Йосс. Я не собираюсь ни из-за чего тревожиться, пообещал он себе. Помни о своей клятве и о новой эре!
После прибытия Горнта в Иокогаму, подобного дару небес, Малкольм возблагодарил Бога за спасение и поклялся, если информация Горнта окажется действительно такой важной, как он утверждал, что отныне и навсегда он будет делать все, что в его силах, и удовлетворится этим. Располагая достаточной информацией, чтобы раздавить Броков, он был, вне всякого сомнения, уверен, что мать поспешит поддержать его. Анжелика одна имела для него значение, и ещё быть тайпэном, но не только по имени.
В ту же ночь что-то повлекло его к зеркалу. Это должно быть сделано. Какая-то сила заставила его рассмотреть своё отражение, рассмотреть по-настоящему, впервые за многие годы заглянуть в себя по-настоящему глубоко, а не просто увидеть своё лицо.
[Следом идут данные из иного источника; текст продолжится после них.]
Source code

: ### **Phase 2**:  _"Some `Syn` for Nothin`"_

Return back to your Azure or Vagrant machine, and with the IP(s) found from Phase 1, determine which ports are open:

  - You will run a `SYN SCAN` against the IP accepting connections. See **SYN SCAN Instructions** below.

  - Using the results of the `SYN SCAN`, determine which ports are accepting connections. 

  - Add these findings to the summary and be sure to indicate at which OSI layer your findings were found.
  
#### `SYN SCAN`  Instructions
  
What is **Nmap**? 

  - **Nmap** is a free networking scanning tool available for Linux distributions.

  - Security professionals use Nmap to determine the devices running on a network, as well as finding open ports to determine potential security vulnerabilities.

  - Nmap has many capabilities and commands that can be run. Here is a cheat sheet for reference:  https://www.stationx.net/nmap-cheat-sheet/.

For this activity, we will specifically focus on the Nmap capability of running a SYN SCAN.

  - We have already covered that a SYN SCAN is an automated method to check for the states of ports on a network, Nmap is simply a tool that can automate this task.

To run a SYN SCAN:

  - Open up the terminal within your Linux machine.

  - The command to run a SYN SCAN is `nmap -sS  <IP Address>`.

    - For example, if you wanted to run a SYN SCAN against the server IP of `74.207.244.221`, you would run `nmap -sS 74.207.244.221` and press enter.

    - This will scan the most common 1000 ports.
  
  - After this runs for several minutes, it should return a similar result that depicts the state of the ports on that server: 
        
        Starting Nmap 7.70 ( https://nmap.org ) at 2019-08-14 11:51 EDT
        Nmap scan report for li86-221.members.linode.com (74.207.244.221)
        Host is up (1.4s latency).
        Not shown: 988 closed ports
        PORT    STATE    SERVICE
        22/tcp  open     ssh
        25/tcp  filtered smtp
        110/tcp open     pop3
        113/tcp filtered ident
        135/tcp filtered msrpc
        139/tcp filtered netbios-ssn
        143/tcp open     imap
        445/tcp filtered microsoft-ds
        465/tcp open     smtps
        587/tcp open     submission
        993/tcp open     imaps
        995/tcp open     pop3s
Он долго стоял так, потом подумал: вот что ты такое, ты все ещё сильно страдаешь изнутри, ты не в состоянии полностью выпрямиться, ноги твои не служат тебе так, как должны, но ты можешь стоять, и ты можешь ходить, и здоровье твое улучшится. Остальное тело у тебя в порядке, как и твой мозг. Прими это. Помни, что мать и отец твердили тебе с самого детства. «Принимай свой йосс — так всегда говорил Дирк. Дирку отстрелили половину стопы, но это не остановило его, на его теле можно было насчитать дюжину ножевых и огнестрельных ран, он едва не погиб при Трафальгаре, где был „пороховой мартышкой“, полдюжины раз его едва ни уничтожил Тайлер Брок. — Принимай свой йосс. Будь китайцем, — всегда советовал Дирк. — Выкладывайся до конца, и пусть дьявол заберет того, кто окажется позади всех!»